The impact of the exercise wasn’t the document.

It was the change in language afterwards:

·         “File passed checks” quietly gave way to

·         “For this category, we are still not aligned on account status between systems.”

Once you start talking about customer-level truth instead of file-level validity, data quality stops being abstract.

They pick one or two critical fields and get serious about them

Rather than try to “improve data quality” everywhere, they choose a small set of fields where truth really matters:

·         DPD and status codes.

·         Origination and closure dates.

·         Write-off / settlement flags.

·         Product type.

Then they ask practical questions:

·         “For these fields, how many systems are we using them in?”

·         “Where is the single source of truth?”

·         “If two systems disagree, which one wins, and how do we correct the other?”

In one NBFC, this led to a small but important change:

·         The bureau reporting team, the RBI reporting team, and the collections MIS team agreed on one shared definition of DPD and write-off for their main unsecured book.

·         They created a basic cross-check: a monthly sample where internal DPD, bureau DPD, and reported DPD were compared for the same accounts.

No new platform.

Just a consistent expectation and a recurring sampling exercise.

Over a year, noisy arguments about “whose number is right” reduced.

Not to zero, but enough that people could focus on decisions.

They treat “data quality” as a behaviour, not a project

You sometimes see big programmes with names that sound impressive.

They often die in their own ambition.

The quieter teams do something else:

·         They put data fields and their definitions into credit committee annexures when new products are launched.

·         They include, in model-validation reports, a short section on input data limitations, written in clear language.

·         They make sure that when an RBI observation or a partner challenge relates to data consistency, it is not filed away as a pure “compliance point”.

In one institution, a simple practice made a difference:

·         Whenever a significant data issue was discovered (e.g., mis-mapped product codes), the post-mortem included:

– “What did we have to believe for this to stay hidden so long?”

– “Who assumed data quality was somebody else’s problem here?”

It wasn’t about blame.

It was about making the assumptions visible.

 

A quieter way to hold “data quality challenges”
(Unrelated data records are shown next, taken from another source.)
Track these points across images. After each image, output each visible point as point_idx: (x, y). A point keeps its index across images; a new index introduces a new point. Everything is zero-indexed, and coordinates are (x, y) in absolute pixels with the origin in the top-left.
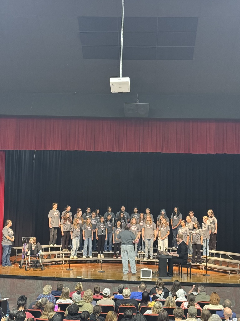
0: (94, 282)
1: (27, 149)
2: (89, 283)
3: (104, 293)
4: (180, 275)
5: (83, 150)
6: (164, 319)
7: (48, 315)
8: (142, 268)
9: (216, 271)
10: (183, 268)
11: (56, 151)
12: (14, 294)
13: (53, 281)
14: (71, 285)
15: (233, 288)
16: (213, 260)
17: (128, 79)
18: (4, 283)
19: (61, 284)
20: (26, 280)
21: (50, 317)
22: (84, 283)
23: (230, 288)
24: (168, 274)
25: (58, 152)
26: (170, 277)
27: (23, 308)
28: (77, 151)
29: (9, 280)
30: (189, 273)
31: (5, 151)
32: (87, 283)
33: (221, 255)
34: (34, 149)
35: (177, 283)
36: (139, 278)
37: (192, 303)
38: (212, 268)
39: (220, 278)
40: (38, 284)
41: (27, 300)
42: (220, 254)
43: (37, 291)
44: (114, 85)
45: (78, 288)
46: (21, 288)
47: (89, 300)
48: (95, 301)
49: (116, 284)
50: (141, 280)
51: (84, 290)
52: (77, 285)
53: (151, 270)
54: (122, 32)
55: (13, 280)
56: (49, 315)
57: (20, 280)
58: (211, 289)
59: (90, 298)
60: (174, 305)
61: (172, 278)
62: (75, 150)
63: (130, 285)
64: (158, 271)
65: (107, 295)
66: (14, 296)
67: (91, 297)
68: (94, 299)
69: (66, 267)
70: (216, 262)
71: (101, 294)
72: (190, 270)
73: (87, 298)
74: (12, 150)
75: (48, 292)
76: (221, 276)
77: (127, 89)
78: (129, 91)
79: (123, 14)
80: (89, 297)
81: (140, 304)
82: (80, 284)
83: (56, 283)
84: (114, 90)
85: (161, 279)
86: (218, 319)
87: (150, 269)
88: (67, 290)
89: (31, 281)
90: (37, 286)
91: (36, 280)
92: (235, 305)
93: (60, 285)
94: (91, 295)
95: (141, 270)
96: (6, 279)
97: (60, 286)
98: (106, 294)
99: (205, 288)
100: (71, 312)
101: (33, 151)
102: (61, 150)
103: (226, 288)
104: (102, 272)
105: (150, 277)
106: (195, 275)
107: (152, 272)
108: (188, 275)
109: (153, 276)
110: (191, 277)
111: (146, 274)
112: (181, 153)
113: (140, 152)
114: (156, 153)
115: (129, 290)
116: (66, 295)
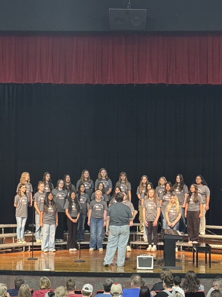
0: (69, 276)
2: (61, 278)
4: (195, 263)
5: (47, 82)
8: (139, 255)
10: (199, 254)
11: (8, 84)
13: (9, 276)
19: (20, 280)
22: (55, 278)
28: (40, 83)
30: (208, 260)
32: (58, 278)
35: (193, 275)
36: (135, 269)
45: (46, 284)
49: (101, 279)
50: (138, 271)
52: (42, 281)
62: (37, 82)
63: (122, 279)
64: (163, 258)
69: (28, 255)
72: (210, 256)
83: (13, 278)
94: (63, 295)
95: (138, 257)
97: (19, 282)
102: (15, 82)
104: (80, 261)
105: (151, 266)
106: (216, 263)
107: (154, 260)
108: (206, 263)
109: (155, 265)
110: (211, 267)
111: (145, 262)
112: (195, 83)
113: (134, 83)
114: (158, 84)
115: (119, 285)
116: (27, 294)
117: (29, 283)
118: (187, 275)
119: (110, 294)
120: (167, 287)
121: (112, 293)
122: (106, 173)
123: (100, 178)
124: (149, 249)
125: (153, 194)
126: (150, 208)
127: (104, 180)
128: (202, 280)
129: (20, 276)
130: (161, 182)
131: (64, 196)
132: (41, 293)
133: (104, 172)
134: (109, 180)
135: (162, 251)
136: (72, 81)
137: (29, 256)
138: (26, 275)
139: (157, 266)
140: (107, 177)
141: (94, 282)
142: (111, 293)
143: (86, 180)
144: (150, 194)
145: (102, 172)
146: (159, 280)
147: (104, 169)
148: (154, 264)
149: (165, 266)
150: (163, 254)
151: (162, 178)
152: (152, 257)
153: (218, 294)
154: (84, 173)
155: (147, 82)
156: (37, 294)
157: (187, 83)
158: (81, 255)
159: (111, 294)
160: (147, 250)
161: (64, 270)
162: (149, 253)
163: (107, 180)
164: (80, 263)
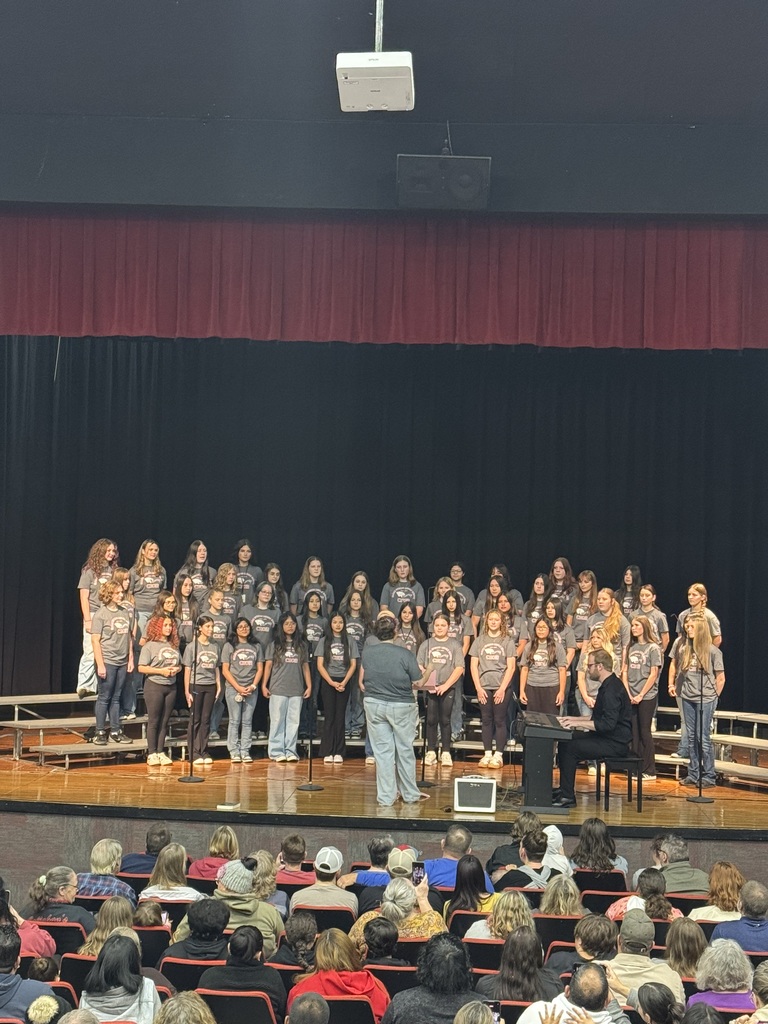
0: (283, 825)
1: (27, 333)
2: (263, 830)
3: (317, 865)
4: (603, 800)
5: (237, 335)
6: (521, 957)
8: (460, 777)
9: (737, 786)
10: (612, 776)
11: (137, 339)
13: (130, 822)
14: (197, 834)
16: (726, 746)
17: (404, 59)
19: (163, 833)
20: (31, 819)
22: (246, 828)
24: (556, 796)
25: (145, 346)
26: (565, 805)
28: (220, 339)
30: (635, 792)
32: (254, 828)
33: (755, 727)
34: (55, 333)
35: (598, 829)
36: (449, 811)
37: (658, 900)
38: (722, 774)
39: (749, 810)
40: (76, 832)
42: (753, 723)
43: (72, 858)
44: (352, 83)
45: (221, 845)
46: (10, 845)
47: (259, 889)
48: (283, 894)
49: (361, 833)
50: (457, 817)
52: (216, 837)
57: (7, 817)
58: (716, 850)
59: (264, 885)
60: (574, 908)
61: (571, 810)
62: (210, 335)
63: (416, 834)
64: (520, 784)
65: (332, 871)
67: (268, 879)
68: (280, 887)
69: (180, 769)
70: (736, 753)
71: (308, 868)
72: (640, 782)
75: (110, 863)
76: (754, 803)
77: (403, 98)
78: (410, 107)
80: (260, 881)
81: (447, 903)
82: (226, 832)
84: (352, 100)
85: (530, 813)
86: (736, 955)
88: (177, 850)
89: (49, 821)
90: (71, 839)
91: (66, 818)
93: (159, 834)
94: (266, 874)
95: (457, 780)
97: (158, 839)
98: (327, 867)
99: (686, 845)
101: (52, 339)
102: (154, 334)
104: (311, 789)
105: (489, 806)
106: (656, 799)
107: (499, 790)
108: (630, 799)
109: (502, 803)
110: (643, 808)
111: (473, 795)
112: (609, 345)
113: (456, 342)
114: (518, 346)
115: (411, 853)
116: (172, 870)
117: (183, 840)
119: (385, 871)
120: (530, 859)
121: (391, 869)
122: (408, 568)
123: (395, 579)
124: (484, 761)
125: (498, 623)
126: (491, 658)
127: (403, 585)
128: (620, 844)
129: (160, 823)
130: (440, 591)
131: (270, 623)
132: (210, 866)
133: (405, 567)
134: (418, 584)
135: (519, 768)
136: (300, 334)
137: (183, 773)
138: (175, 820)
139: (505, 804)
140: (412, 578)
141: (345, 841)
142: (388, 870)
143: (314, 581)
144: (490, 623)
145: (398, 565)
146: (508, 840)
147: (405, 559)
148: (497, 799)
149: (526, 804)
150: (520, 775)
151: (445, 580)
152: (494, 782)
153: (657, 878)
154: (309, 564)
155: (487, 341)
156: (201, 867)
158: (315, 774)
159: (389, 872)
160: (480, 764)
162: (486, 772)
163: (412, 584)
164: (310, 794)
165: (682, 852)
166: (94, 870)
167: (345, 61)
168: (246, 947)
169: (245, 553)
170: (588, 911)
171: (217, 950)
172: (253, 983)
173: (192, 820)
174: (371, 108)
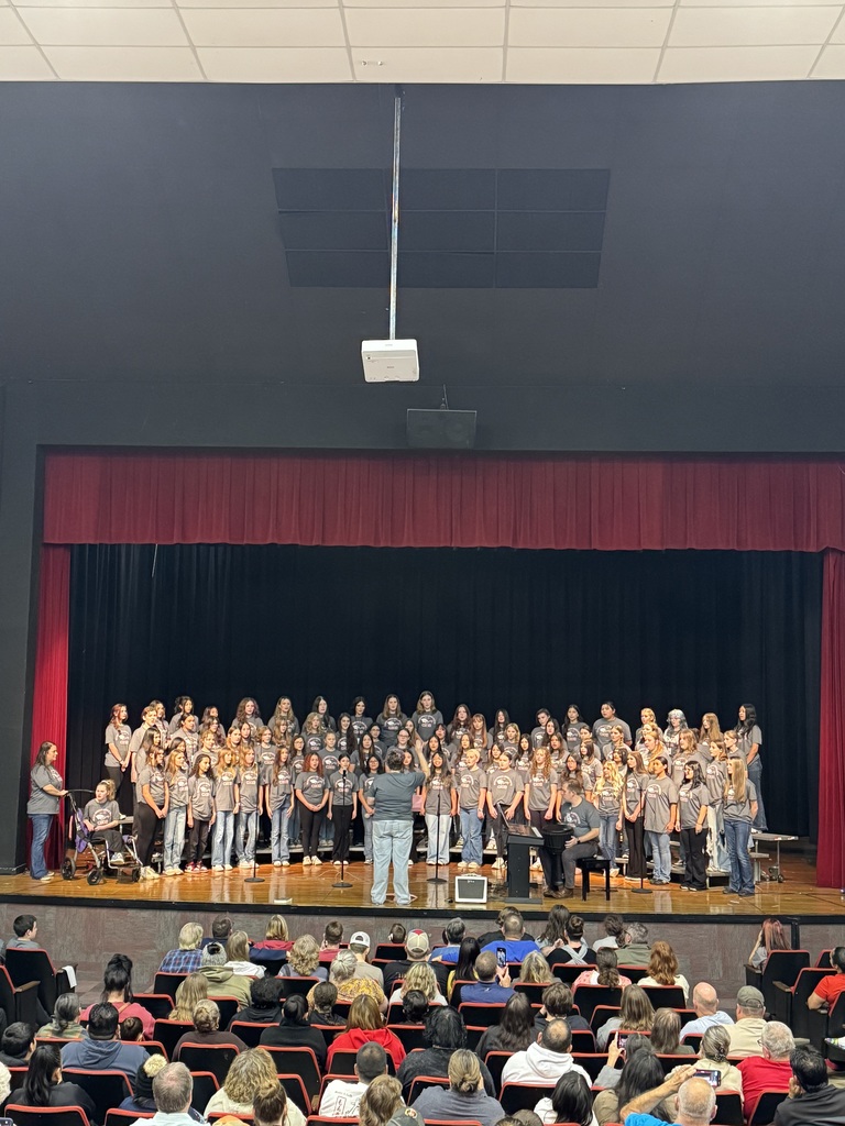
0: (325, 914)
1: (133, 541)
2: (310, 919)
7: (191, 1010)
11: (216, 545)
12: (98, 951)
13: (207, 914)
14: (258, 923)
15: (715, 926)
17: (411, 345)
18: (65, 921)
19: (224, 922)
20: (131, 912)
21: (199, 1016)
22: (296, 918)
23: (706, 926)
25: (220, 549)
27: (119, 995)
29: (83, 911)
31: (70, 547)
32: (303, 918)
34: (153, 542)
36: (452, 902)
40: (166, 922)
41: (133, 969)
43: (162, 943)
44: (373, 361)
45: (275, 930)
46: (115, 934)
47: (307, 964)
48: (324, 969)
50: (458, 907)
51: (294, 938)
52: (270, 924)
53: (485, 879)
54: (395, 213)
55: (93, 911)
56: (196, 1009)
57: (114, 911)
59: (311, 960)
63: (426, 921)
64: (505, 880)
66: (97, 958)
67: (314, 955)
68: (322, 964)
73: (303, 960)
74: (90, 545)
75: (193, 940)
77: (409, 371)
78: (416, 378)
79: (397, 161)
80: (308, 957)
82: (278, 919)
84: (373, 374)
87: (483, 875)
89: (146, 914)
90: (162, 928)
91: (158, 912)
92: (721, 974)
93: (221, 924)
94: (313, 952)
95: (457, 878)
96: (73, 910)
97: (221, 926)
100: (260, 995)
102: (228, 541)
103: (696, 926)
104: (343, 886)
105: (482, 897)
109: (491, 895)
111: (470, 889)
112: (567, 547)
114: (498, 548)
116: (240, 950)
118: (551, 915)
122: (431, 700)
123: (421, 709)
129: (223, 914)
132: (268, 947)
133: (429, 700)
136: (335, 540)
138: (240, 912)
139: (494, 896)
140: (434, 708)
143: (393, 713)
145: (424, 698)
148: (488, 892)
149: (511, 896)
153: (610, 955)
154: (389, 701)
157: (553, 547)
161: (317, 902)
163: (434, 713)
164: (342, 890)
165: (643, 937)
166: (182, 947)
167: (368, 346)
168: (296, 1011)
169: (360, 707)
170: (559, 980)
171: (273, 1015)
172: (301, 1040)
173: (255, 912)
174: (387, 380)
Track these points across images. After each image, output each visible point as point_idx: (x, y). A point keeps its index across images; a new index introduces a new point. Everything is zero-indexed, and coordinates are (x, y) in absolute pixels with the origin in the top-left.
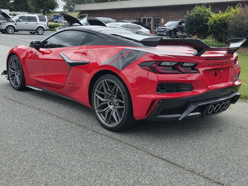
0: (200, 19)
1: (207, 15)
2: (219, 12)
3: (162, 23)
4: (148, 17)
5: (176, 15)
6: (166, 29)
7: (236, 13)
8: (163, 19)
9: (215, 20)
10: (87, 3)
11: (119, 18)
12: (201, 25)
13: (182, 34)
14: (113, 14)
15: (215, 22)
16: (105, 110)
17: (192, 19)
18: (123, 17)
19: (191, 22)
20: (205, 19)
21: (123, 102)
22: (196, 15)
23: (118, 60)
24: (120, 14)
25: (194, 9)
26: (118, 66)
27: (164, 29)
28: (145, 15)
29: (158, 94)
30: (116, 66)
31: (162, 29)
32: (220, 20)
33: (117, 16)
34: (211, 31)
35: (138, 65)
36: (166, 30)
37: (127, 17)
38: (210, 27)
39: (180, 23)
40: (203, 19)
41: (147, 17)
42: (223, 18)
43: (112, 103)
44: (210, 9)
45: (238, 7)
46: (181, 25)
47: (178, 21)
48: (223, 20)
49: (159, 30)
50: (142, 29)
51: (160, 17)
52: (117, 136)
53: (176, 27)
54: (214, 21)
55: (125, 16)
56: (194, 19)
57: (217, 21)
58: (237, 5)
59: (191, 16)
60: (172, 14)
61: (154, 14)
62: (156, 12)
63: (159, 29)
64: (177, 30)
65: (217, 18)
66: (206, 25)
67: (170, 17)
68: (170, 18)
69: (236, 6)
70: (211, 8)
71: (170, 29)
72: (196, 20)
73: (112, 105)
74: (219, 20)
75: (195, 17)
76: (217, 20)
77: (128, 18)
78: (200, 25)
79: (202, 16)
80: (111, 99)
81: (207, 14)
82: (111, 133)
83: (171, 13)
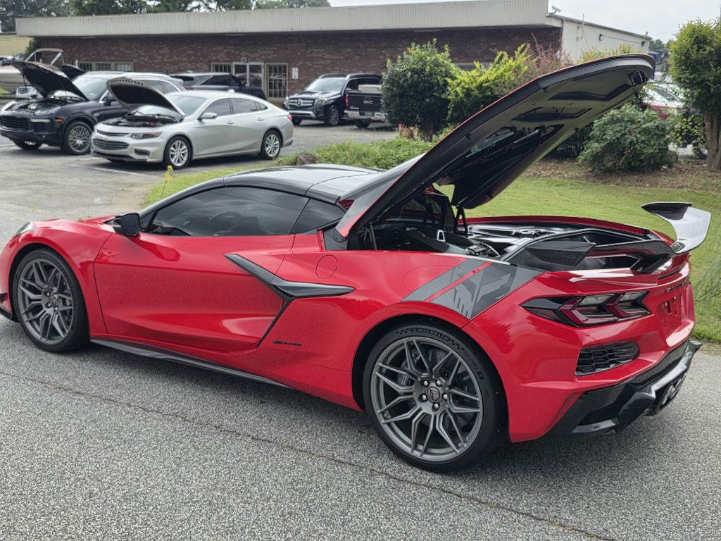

It’s tempting to keep the comfortable story:

“We have decent systems.

We pass bureau and RBI checks.

Data quality is not perfect, but it’s not a top risk.

When issues arise, we fix them.”

If you stay with that, data quality will continue to appear in your world as:

·         Occasional “incidents” and reconciliation headaches.

·         A footnote in audit reports.

·         A line item when a regulator comments on specific gaps.

If you accept a more uncomfortable view:

·         That most data quality challenges are not about massive errors, but about small distortions repeated at scale,

·         That “file accepted” and “customer truth aligned” are not the same thing,

·         And that your portfolio and models are learning from whatever mix of truth and compromise you send them,

then the question changes.

It stops being:

“Do we have data quality checks, and are we broadly compliant?”

and becomes:

“For the credit decisions and risk views that matter most to us,

how far is the data we actually use from the customer’s real story –

and how much of that distance are we consciously choosing, versus quietly inheriting?”

You won’t like the first honest answer.

But once you’ve seen it, “data quality challenges” stops being a technical label.

It becomes what it really is:

A description of how much of your risk is self-inflicted, because the stories your systems tell about your customers are not quite the stories you would stand by if you had to read them aloud.